Please set down the data again exactly, minus the pictures.
Raw data section start
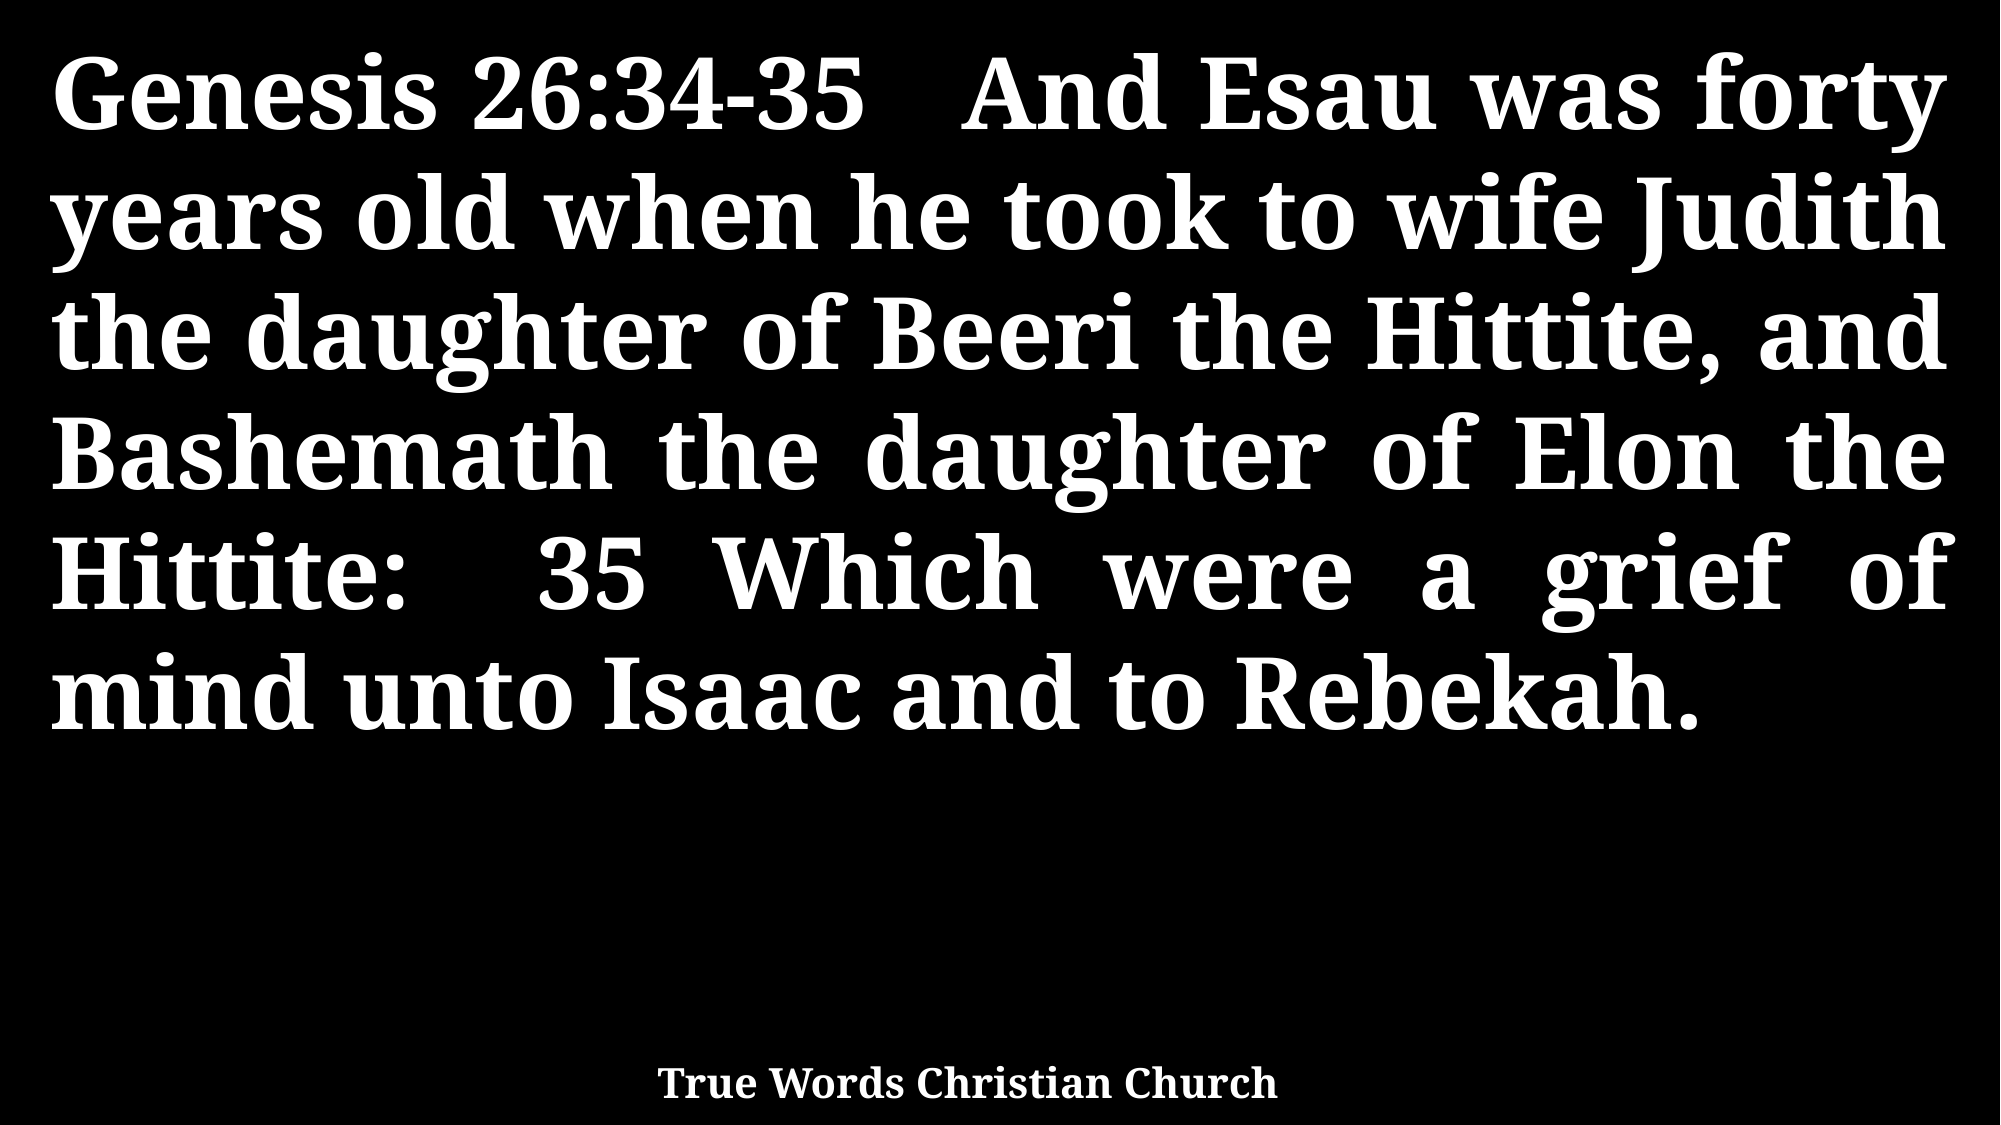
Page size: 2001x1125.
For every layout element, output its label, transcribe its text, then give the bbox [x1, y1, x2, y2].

text_box True Words Christian Church [642, 1049, 1294, 1114]
text_box Genesis 26:34-35 And Esau was forty years old when he took to wife Judith the daughter of Beeri the Hittite, and Bashemath the daughter of Elon the Hittite: 35 Which were a grief of mind unto Isaac and to Rebekah. [35, 22, 1965, 757]
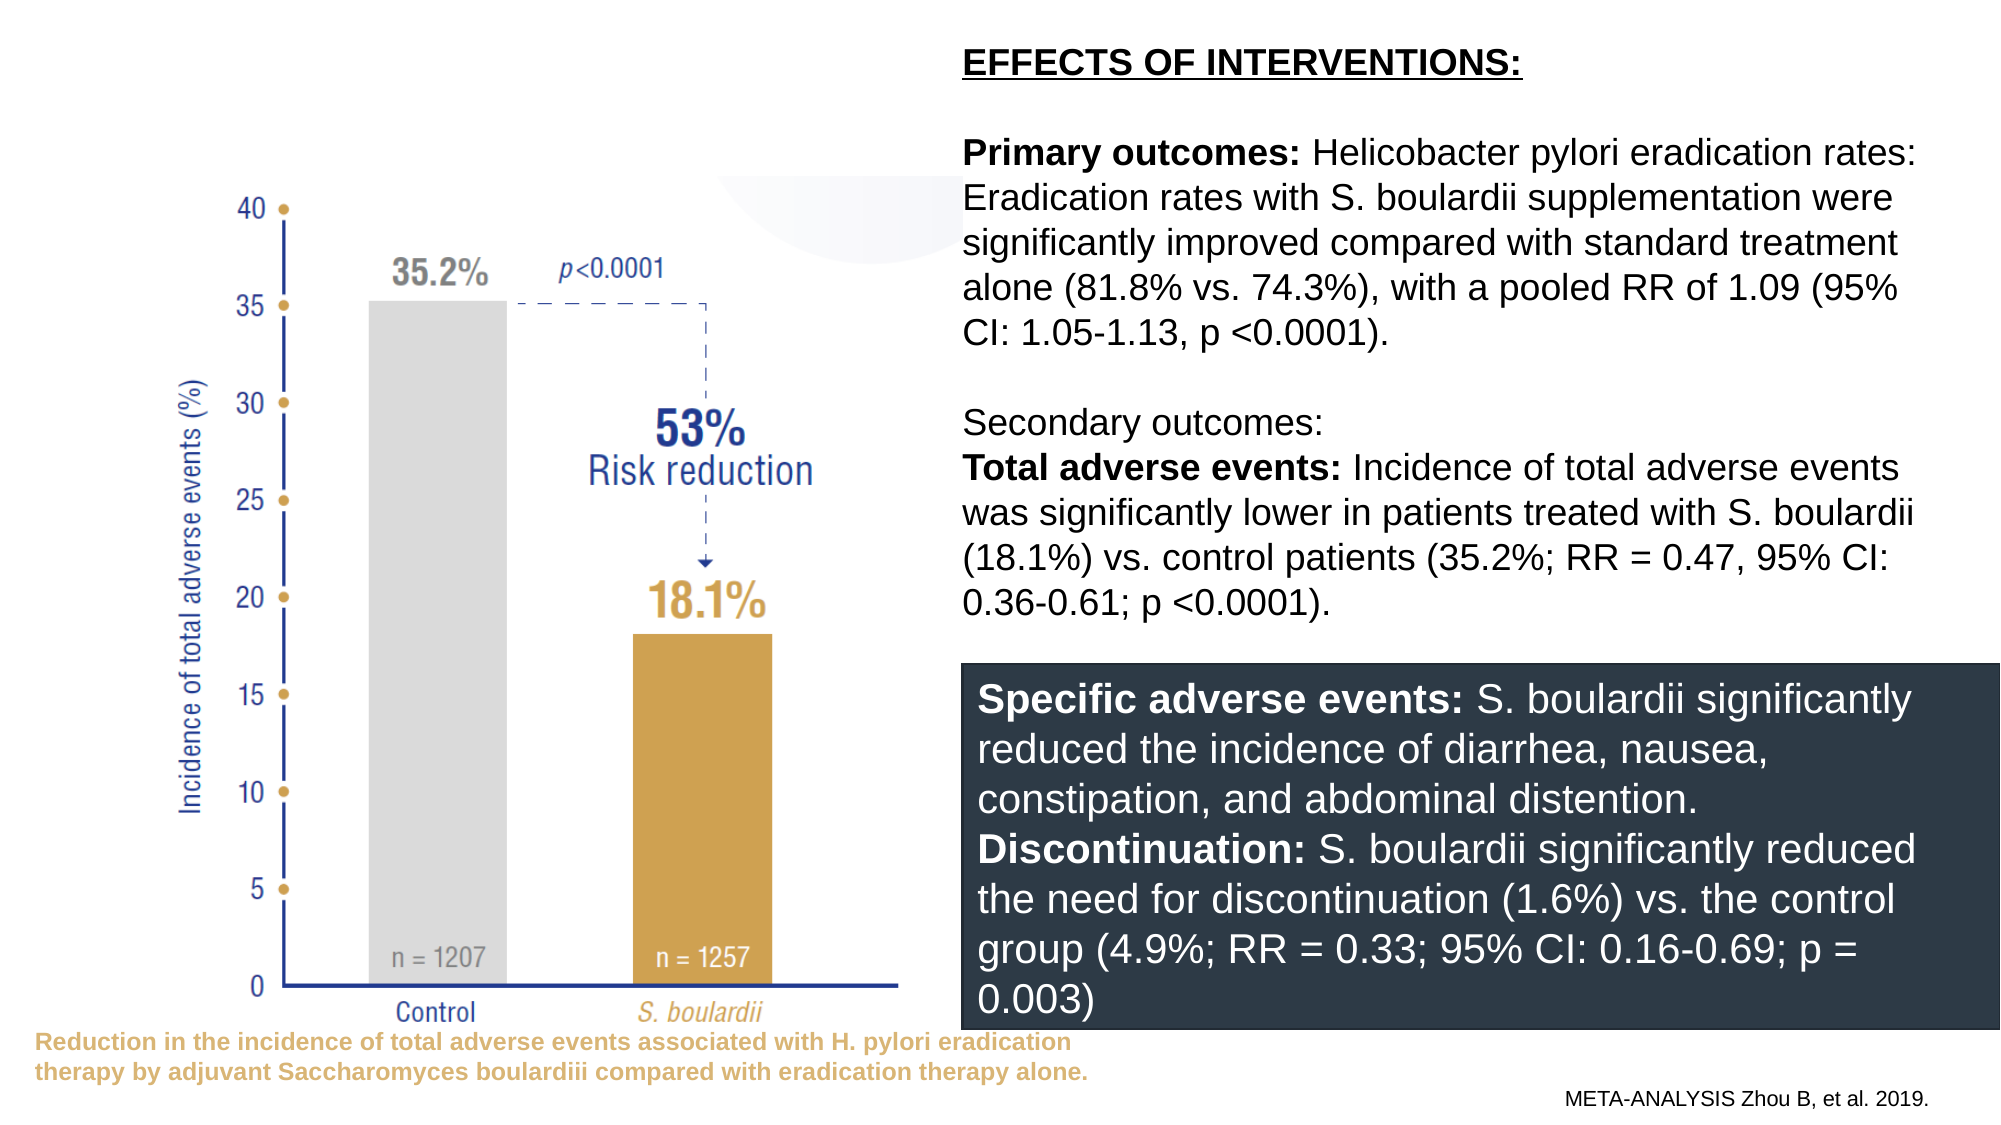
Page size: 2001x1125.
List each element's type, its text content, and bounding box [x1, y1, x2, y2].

text_box Reduction in the incidence of total adverse events associated with H. pylori eradication therapy by adjuvant Saccharomyces boulardiii compared with eradication therapy alone. [19, 1018, 1144, 1093]
text_box EFFECTS OF INTERVENTIONS: Primary outcomes: Helicobacter pylori eradication rates: Eradication rates with S. boulardii supplementation were significantly improved compared with standard treatment alone (81.8% vs. 74.3%), with a pooled RR of 1.09 (95% CI: 1.05‐1.13, p <0.0001). Secondary outcomes: Total adverse events: Incidence of total adverse events was significantly lower in patients treated with S. boulardii (18.1%) vs. control patients (35.2%; RR = 0.47, 95% CI: 0.36-0.61; p <0.0001). [947, 30, 1948, 663]
picture [120, 176, 963, 1057]
text_box META-ANALYSIS Zhou B, et al. 2019. [1549, 1077, 2000, 1119]
text_box Specific adverse events: S. boulardii significantly reduced the incidence of diarrhea, nausea, constipation, and abdominal distention. Discontinuation: S. boulardii significantly reduced the need for discontinuation (1.6%) vs. the control group (4.9%; RR = 0.33; 95% CI: 0.16-0.69; p = 0.003) [963, 663, 2000, 1030]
Raw data section end
Solution for this task
Page size: 2001x1125.
For every layout element, output its label, transcribe its text, then give the bbox [x1, y1, x2, y2].

text_box True Words Christian Church [642, 1049, 1294, 1114]
text_box Genesis 26:34-35 And Esau was forty years old when he took to wife Judith the daughter of Beeri the Hittite, and Bashemath the daughter of Elon the Hittite: 35 Which were a grief of mind unto Isaac and to Rebekah. [35, 22, 1965, 757]
Page size: 2001x1125.
List each element's type, its text content, and bounding box [x1, y1, x2, y2].

text_box Reduction in the incidence of total adverse events associated with H. pylori eradication therapy by adjuvant Saccharomyces boulardiii compared with eradication therapy alone. [19, 1018, 1144, 1093]
text_box EFFECTS OF INTERVENTIONS: Primary outcomes: Helicobacter pylori eradication rates: Eradication rates with S. boulardii supplementation were significantly improved compared with standard treatment alone (81.8% vs. 74.3%), with a pooled RR of 1.09 (95% CI: 1.05‐1.13, p <0.0001). Secondary outcomes: Total adverse events: Incidence of total adverse events was significantly lower in patients treated with S. boulardii (18.1%) vs. control patients (35.2%; RR = 0.47, 95% CI: 0.36-0.61; p <0.0001). [947, 30, 1948, 663]
picture [120, 176, 963, 1057]
text_box META-ANALYSIS Zhou B, et al. 2019. [1549, 1077, 2000, 1119]
text_box Specific adverse events: S. boulardii significantly reduced the incidence of diarrhea, nausea, constipation, and abdominal distention. Discontinuation: S. boulardii significantly reduced the need for discontinuation (1.6%) vs. the control group (4.9%; RR = 0.33; 95% CI: 0.16-0.69; p = 0.003) [963, 663, 2000, 1030]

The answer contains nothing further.